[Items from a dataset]
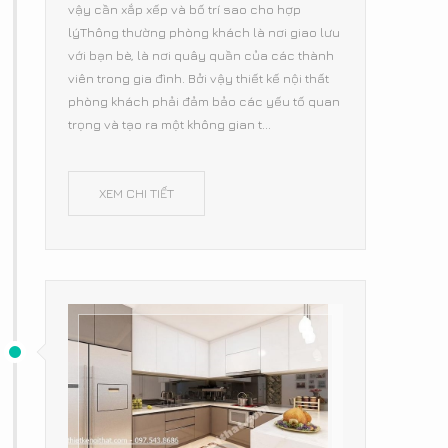
vậy cần xắp xếp và bố trí sao cho hợp
lýThông thường phòng khách là nơi giao lưu
với bạn bè, là nơi quây quần của các thành
viên trong gia đình. Bởi vậy thiết kế nội thất
phòng khách phải đảm bảo các yếu tố quan
trọng và tạo ra một không gian t...
XEM CHI TIẾT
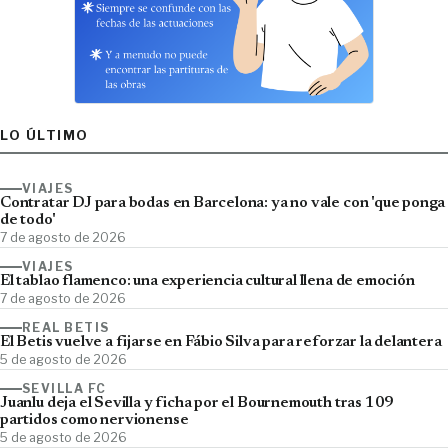
LO ÚLTIMO
VIAJES
Contratar DJ para bodas en Barcelona: ya no vale con 'que ponga
de todo'
7 de agosto de 2026
VIAJES
El tablao flamenco: una experiencia cultural llena de emoción
7 de agosto de 2026
REAL BETIS
El Betis vuelve a fijarse en Fábio Silva para reforzar la delantera
5 de agosto de 2026
SEVILLA FC
Juanlu deja el Sevilla y ficha por el Bournemouth tras 109
partidos como nervionense
5 de agosto de 2026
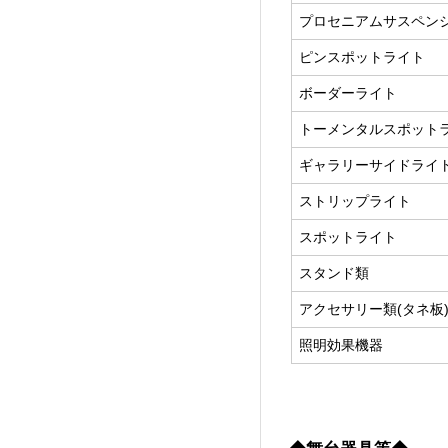
プロセニアムサスペン
ピンスポットライト
ボーダーライト
トーメンタルスポット
ギャラリーサイドライ
ストリップライト
スポットライト
スタンド類
アクセサリー類(タネ板
照明効果機器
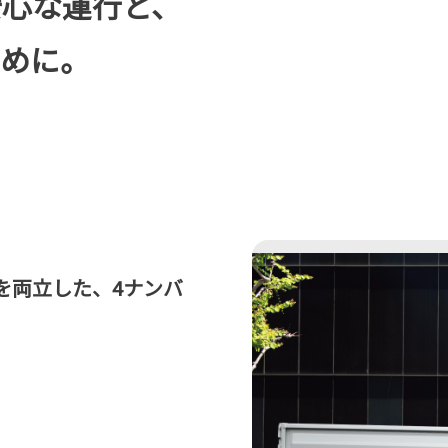
安心な運行と、
ために。
を両立した、4ナンバ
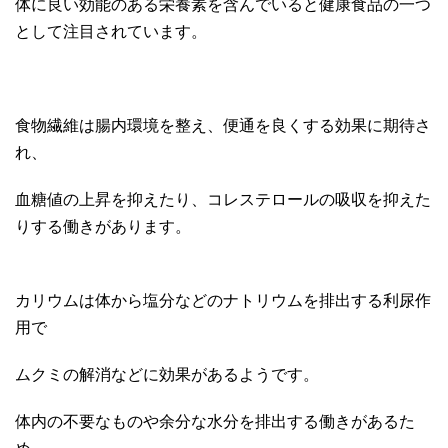
体に良い効能のある栄養素を含んでいると健康食品の一つ
として注目されています。
食物繊維は腸内環境を整え、便通を良くする効果に期待さ
れ、
血糖値の上昇を抑えたり、コレステロールの吸収を抑えた
りする働きがあります。
カリウムは体から塩分などのナトリウムを排出する利尿作
用で
ムクミの解消などに効果があるようです。
体内の不要なものや余分な水分を排出する働きがあるた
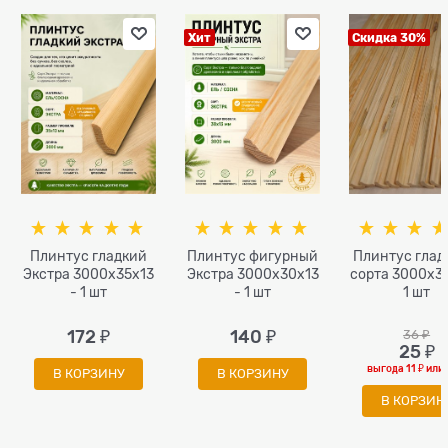
Хит
Скидка 30%
Плинтус гладкий
Плинтус фигурный
Плинтус глад
Экстра 3000x35x13
Экстра 3000x30x13
сорта 3000х30
- 1 шт
- 1 шт
1 шт
172
 ₽
140
 ₽
36
 ₽
25
 ₽
выгода
11 ₽
или
В КОРЗИНУ
В КОРЗИНУ
В КОРЗИН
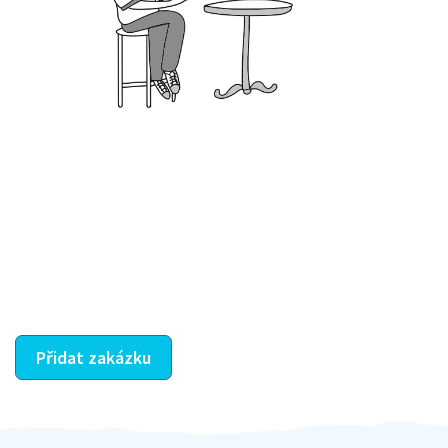
Krok III. - Hodnocení
Vybraný šikula vaše zadání po domluvě a v souladu s
jeho nabídkou vyřeší. Po splnění úkolu mu náleží
dohodnutá odměna. Zda proběhlo vše jak mělo, se
ostatní dozví z vašeho vzájemného hodnocení. A
máte vyřešeno :-)
Přidat zakázku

Task —
Every line above that holds the word "Экстра" should be copied out.

Result of this task —
Экстра 3000x35x13
Экстра 3000x30x13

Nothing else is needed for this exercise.